来た。曲がった。急に曲がった。西湖方面に曲がった。
どうした?なぜ曲がった?
え?と松井さん。
青木ヶ原樹海も近いことからいよいよ憑かれたかとボクは思った。普通の人間のハンドルさばきではなかったからだ。
大池公園に行くから。と。
こちらは西湖方面になります。
あーでもないこーでもない言いながら、いいよUターンするから。と。
Uターンする場所がまったくなくやっとあったと思ったら全然スルー。
なぜ?
西湖経由で大池公園を目指します。
ボクらのUTMFは終わりません。
ようやく大池公園に到着。

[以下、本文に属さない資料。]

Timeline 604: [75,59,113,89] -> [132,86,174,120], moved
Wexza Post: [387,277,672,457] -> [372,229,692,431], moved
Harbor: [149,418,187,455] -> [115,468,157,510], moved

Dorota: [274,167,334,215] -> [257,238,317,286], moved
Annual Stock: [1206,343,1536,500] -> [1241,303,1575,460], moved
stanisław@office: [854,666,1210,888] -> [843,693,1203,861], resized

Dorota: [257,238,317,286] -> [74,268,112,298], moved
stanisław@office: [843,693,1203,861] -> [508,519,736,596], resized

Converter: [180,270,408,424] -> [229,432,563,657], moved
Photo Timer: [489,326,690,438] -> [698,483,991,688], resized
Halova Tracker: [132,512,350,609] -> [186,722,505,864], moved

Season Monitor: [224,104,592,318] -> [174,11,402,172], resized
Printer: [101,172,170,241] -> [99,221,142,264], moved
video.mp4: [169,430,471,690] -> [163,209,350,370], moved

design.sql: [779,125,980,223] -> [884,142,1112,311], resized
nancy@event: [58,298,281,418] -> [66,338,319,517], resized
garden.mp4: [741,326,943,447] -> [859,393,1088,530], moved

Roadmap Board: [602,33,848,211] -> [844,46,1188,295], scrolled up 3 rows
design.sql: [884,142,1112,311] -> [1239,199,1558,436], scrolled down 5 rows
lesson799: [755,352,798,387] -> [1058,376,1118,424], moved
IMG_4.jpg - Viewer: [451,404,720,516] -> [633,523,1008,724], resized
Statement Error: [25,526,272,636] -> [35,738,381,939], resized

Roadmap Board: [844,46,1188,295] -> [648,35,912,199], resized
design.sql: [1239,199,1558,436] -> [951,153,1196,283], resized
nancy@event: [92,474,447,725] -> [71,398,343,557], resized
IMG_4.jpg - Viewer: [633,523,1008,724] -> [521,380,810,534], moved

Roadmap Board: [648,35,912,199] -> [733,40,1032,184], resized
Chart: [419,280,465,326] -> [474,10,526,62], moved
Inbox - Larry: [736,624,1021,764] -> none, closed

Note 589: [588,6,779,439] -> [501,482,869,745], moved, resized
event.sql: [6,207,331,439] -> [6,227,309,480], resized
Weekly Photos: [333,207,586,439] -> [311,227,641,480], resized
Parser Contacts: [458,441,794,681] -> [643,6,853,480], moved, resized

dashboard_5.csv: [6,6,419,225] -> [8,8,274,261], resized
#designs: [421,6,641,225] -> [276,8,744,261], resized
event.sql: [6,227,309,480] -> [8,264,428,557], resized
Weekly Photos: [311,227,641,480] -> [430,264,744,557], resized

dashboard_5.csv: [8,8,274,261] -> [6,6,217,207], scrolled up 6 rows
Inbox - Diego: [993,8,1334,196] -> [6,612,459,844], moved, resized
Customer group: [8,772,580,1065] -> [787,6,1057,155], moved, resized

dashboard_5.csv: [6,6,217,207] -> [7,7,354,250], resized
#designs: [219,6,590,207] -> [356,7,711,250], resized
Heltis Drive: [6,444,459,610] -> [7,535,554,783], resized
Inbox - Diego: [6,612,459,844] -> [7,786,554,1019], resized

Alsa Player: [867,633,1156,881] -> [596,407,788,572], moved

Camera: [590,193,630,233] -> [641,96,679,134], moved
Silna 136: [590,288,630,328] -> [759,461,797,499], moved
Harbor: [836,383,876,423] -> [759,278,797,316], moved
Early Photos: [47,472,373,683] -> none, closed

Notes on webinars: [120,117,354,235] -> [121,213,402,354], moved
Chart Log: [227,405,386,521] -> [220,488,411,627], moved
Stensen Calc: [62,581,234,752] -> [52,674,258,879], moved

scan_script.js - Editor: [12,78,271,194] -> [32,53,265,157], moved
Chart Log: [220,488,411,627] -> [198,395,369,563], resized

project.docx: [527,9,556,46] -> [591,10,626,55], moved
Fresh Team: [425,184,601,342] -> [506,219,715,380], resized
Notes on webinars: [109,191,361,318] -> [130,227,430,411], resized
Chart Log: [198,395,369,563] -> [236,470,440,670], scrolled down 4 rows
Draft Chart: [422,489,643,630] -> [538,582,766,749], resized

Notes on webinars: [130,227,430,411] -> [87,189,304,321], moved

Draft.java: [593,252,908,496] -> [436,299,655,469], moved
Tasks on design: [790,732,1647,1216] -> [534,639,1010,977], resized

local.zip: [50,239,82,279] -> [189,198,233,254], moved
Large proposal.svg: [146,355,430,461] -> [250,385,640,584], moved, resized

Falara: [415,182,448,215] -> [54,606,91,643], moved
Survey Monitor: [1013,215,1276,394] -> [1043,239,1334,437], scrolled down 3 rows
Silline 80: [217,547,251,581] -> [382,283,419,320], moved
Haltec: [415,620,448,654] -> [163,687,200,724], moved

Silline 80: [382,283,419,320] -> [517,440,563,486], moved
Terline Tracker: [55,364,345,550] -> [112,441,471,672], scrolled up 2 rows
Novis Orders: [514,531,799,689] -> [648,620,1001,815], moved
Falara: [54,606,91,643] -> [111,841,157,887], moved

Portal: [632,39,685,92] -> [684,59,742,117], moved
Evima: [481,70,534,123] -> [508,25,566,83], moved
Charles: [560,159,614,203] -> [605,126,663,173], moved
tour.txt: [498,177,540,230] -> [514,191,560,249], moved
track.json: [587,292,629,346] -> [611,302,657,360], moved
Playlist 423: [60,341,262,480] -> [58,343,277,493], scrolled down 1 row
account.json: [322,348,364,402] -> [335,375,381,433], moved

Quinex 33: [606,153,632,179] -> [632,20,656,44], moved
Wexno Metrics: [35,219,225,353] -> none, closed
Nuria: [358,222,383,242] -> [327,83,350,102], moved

チップを返します。
松井さんが返しに行ってくれた。と思いきやダッシュで帰ってきた。
ゼッケンが必要らしい、、、
返せない。なかなか返せない。
シャトルランを繰り返す松井さん。
なんとか返すことが出来たらしい。フィニッシャーズベストを片手に帰ってきた。
よしご飯を食べて帰ろう。
何を食べたいか松井さんに聞くと、、、
ラーメン!ぜーーーったいラーメン!ラーメン食べなければ死ぬ!
松井さんはお腹が空くと電池の切れたエボルタ君以下の動きになり態度はそこらへんのチンピラより悪くなります。
急がなきゃ。
運転は相変わらず松井さん。
松井さんは信号が赤でも行こうとする事があるのでボクはよく色を伝えます。
今回は信号関係は大丈夫。
ようやくボクの家の近くのバーミヤンに着きました。時間的にバーミヤンしかやっていません。
ラーメン!ラーメン!
ラーメンの大合唱。1人、たった1人で大合唱。空腹なのに凄いパワーを感じます。
ボクらのUTMFはまだ終わりません。
ボクがトイレに行ってる間に注文をお願いしました。
しばらくして注文した料理が運ばれてきました。
野菜炒めのご飯セットの方。
はーい。松井さんが手を挙げる。
野菜炒めか。なるほど。
更に料理が運ばれてくる。
小龍包の方。
はーい。松井さんが手を挙げる。
小龍包か。なるほど。
御注文は以上でお揃いですか?
はい。
彼女は食が細いのに料理をたくさん頼む癖があります。そんなに食べれないだろ…
いや、問題はそこじゃない。
ラーメンの姿が1mmもない。あれだけ熱望してたラーメンが。
松井さんは何かの病気なのかなと心配になった。
…
ボクらのUTMFはここで終わりました。
…
仲間がくれたメッセージ付きのジェル。
いつか何処かで使えますように。
UTMFに絡んだ皆様本当におつかれやまでございました。